Study reveals new facets of the adult brain.
A new study from the Picower Institute for Learning and Memory, published online in Neuron on February 4, sheds fresh light on the plasticity of the adult brain at its most fundamental site of change — the synapse. The results clarify how connections between neurons are formed, remodeled and sometimes re-established, revealing mechanisms that let the adult brain adapt to changing inputs.
Synapses are the junctions where neurons communicate. Incoming signals only lead to learning or memory formation when they induce changes at these synaptic sites. In response to experience, synapses can grow stronger or weaker, appear or disappear.

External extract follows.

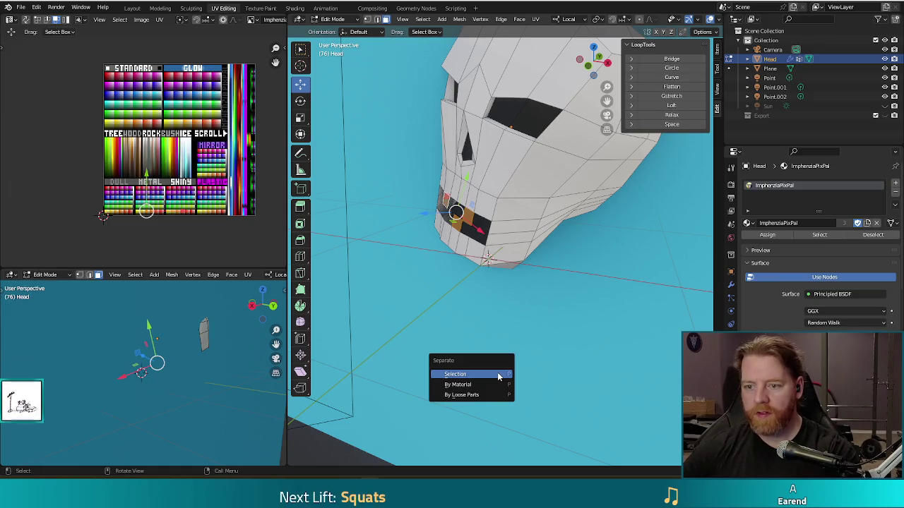
key(Escape)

Disruptions in synaptic structure and function are linked to numerous brain disorders, so understanding how synapses are assembled and dismantled is critical for devising new therapeutic approaches for conditions ranging from addiction to psychiatric illness.

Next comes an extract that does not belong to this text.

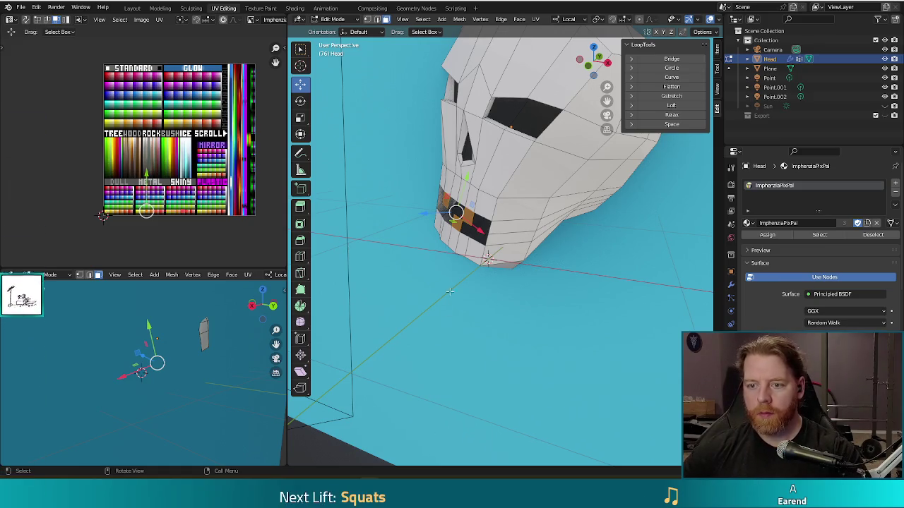
key(e)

“To understand plasticity in the mature brain we must identify which elements of a circuit are capable of change and which are stable, and under what conditions,” says Elly Nedivi, Picower researcher and professor of neuroscience at MIT’s Department of Brain and Cognitive Sciences. “Our findings show that while portions of the circuit are effectively hard-wired, other components retain a remarkable capacity for remodeling.”
Gaining and losing connections
Each neuron extends long, branching dendrites studded with hundreds of spines — small, bulb-like protrusions that host many excitatory synapses. When a spine forms, that neuron can receive a new input; when a spine disappears, that input is lost. The turnover of spines therefore reflects the neuron’s ability to reconfigure its connectivity.

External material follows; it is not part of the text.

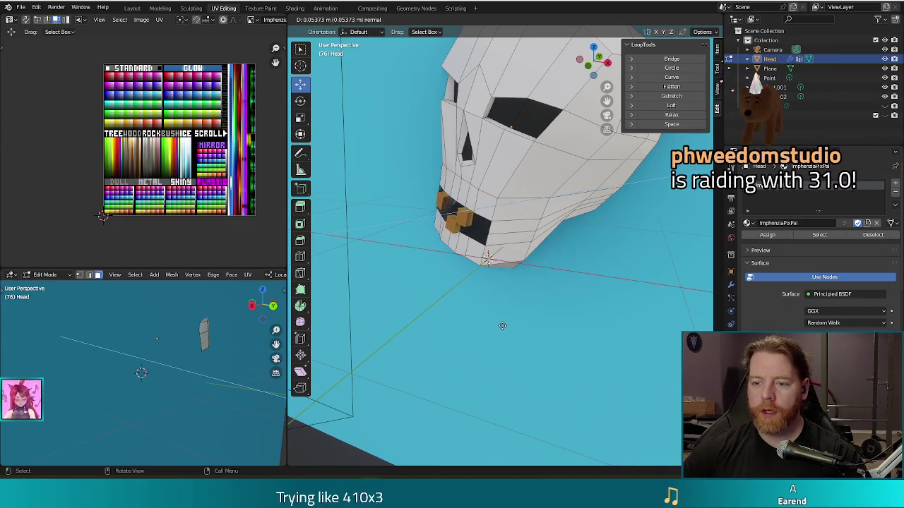
click(503, 324)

“When spines are lost they rarely reappear at the exact same spot; instead, new spines form at alternative locations,” explains Katherine Villa, a graduate student and co-first author of the study. “It’s as if the cell decides that a particular connection is no longer valuable and then seeks a different partner.”
Seeing spines at work
Using advanced three-color labeling and spectrally resolved two-photon microscopy developed in collaboration with Peter So (MIT professor of mechanical and biological engineering), the research team tracked the daily structural dynamics of every dendritic spine on single neurons in the living mouse visual cortex. Crucially, the methods allowed simultaneous visualization of both excitatory and inhibitory postsynaptic sites in vivo — an achievement that has only recently become feasible.
Direct observation revealed a surprising distribution: while many inhibitory synapses sit on dendritic shafts, about 30 percent are located on dendritic spines alongside excitatory synapses. Even more striking was the behavior of these inhibitory synapses: they often disappear and then reappear repeatedly at the same spine location.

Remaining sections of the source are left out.